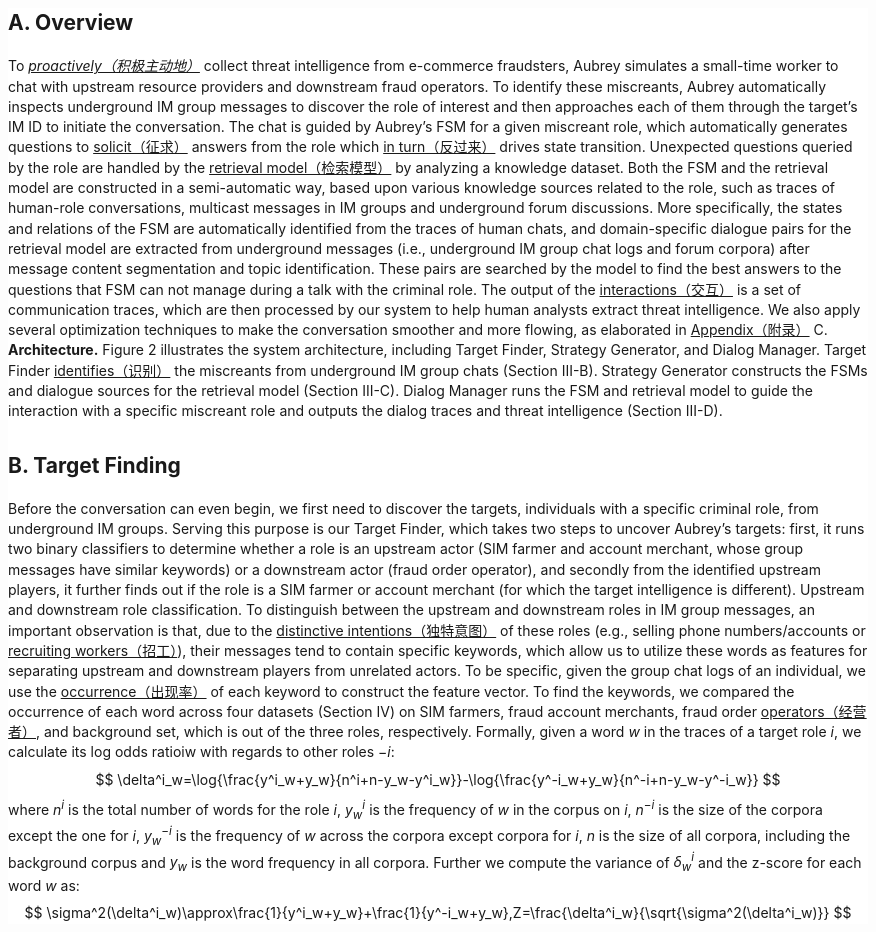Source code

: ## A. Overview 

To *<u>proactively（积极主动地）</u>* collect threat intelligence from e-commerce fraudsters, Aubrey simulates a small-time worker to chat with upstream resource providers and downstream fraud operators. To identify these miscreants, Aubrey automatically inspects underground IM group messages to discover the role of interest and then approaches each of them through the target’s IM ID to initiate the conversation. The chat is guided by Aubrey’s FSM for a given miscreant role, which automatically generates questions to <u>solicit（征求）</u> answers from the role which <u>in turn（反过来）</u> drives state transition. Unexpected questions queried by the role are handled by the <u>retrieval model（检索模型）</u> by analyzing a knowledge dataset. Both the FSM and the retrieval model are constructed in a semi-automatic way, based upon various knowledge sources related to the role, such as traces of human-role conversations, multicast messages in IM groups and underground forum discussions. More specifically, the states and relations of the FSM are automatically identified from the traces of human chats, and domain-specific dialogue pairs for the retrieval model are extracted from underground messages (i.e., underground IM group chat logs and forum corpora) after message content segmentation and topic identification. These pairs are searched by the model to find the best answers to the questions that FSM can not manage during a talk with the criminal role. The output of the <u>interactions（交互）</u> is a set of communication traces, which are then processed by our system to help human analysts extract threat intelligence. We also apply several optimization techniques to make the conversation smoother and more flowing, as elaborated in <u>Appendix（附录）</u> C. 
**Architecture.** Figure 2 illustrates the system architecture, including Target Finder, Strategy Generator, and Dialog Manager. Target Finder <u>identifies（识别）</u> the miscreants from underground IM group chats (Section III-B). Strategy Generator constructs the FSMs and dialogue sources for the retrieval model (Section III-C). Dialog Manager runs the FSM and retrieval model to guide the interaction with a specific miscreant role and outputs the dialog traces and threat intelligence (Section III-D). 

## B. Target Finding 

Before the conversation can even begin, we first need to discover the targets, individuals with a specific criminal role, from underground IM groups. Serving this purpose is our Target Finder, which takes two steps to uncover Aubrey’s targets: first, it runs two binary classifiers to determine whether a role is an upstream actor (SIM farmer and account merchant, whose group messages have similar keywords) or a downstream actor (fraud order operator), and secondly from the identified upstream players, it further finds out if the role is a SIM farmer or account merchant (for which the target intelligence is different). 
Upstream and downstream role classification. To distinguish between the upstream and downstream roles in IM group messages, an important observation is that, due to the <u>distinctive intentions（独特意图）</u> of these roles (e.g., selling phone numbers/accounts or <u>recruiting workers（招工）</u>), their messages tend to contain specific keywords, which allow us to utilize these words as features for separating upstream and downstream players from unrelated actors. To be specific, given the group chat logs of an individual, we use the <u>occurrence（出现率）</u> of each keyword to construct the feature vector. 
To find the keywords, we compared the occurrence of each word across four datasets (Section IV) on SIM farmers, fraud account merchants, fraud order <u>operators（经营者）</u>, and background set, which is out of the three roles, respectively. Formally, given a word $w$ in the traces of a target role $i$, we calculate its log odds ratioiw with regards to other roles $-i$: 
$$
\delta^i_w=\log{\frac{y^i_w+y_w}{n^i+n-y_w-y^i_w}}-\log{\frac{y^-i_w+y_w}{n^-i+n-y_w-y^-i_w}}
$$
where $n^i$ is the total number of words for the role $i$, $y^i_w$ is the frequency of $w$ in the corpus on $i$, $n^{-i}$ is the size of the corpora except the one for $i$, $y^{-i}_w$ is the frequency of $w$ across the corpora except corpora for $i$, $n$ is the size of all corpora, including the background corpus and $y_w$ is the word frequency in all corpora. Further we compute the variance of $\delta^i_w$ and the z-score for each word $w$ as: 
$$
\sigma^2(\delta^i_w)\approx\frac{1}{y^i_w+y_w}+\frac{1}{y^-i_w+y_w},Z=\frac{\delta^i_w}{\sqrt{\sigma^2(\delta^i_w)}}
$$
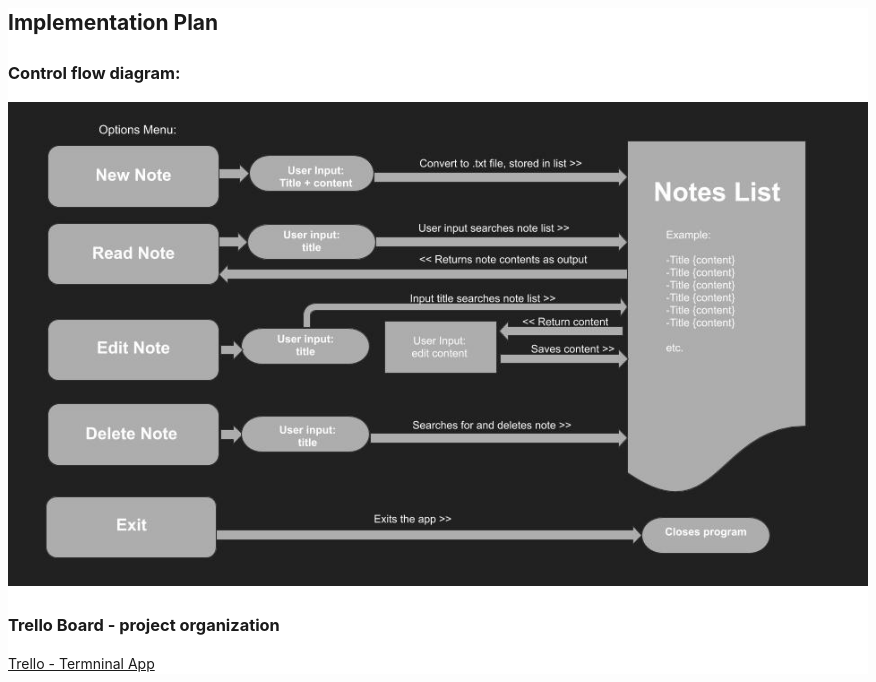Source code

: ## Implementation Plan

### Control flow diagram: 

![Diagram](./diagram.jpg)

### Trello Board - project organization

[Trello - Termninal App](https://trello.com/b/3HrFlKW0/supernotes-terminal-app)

## Aim of the exercise
Copy out each line of the listing above that contains the word "roles".

## Output of the task
Upstream and downstream role classification. To distinguish between the upstream and downstream roles in IM group messages, an important observation is that, due to the <u>distinctive intentions（独特意图）</u> of these roles (e.g., selling phone numbers/accounts or <u>recruiting workers（招工）</u>), their messages tend to contain specific keywords, which allow us to utilize these words as features for separating upstream and downstream players from unrelated actors. To be specific, given the group chat logs of an individual, we use the <u>occurrence（出现率）</u> of each keyword to construct the feature vector. 
To find the keywords, we compared the occurrence of each word across four datasets (Section IV) on SIM farmers, fraud account merchants, fraud order <u>operators（经营者）</u>, and background set, which is out of the three roles, respectively. Formally, given a word $w$ in the traces of a target role $i$, we calculate its log odds ratioiw with regards to other roles $-i$: 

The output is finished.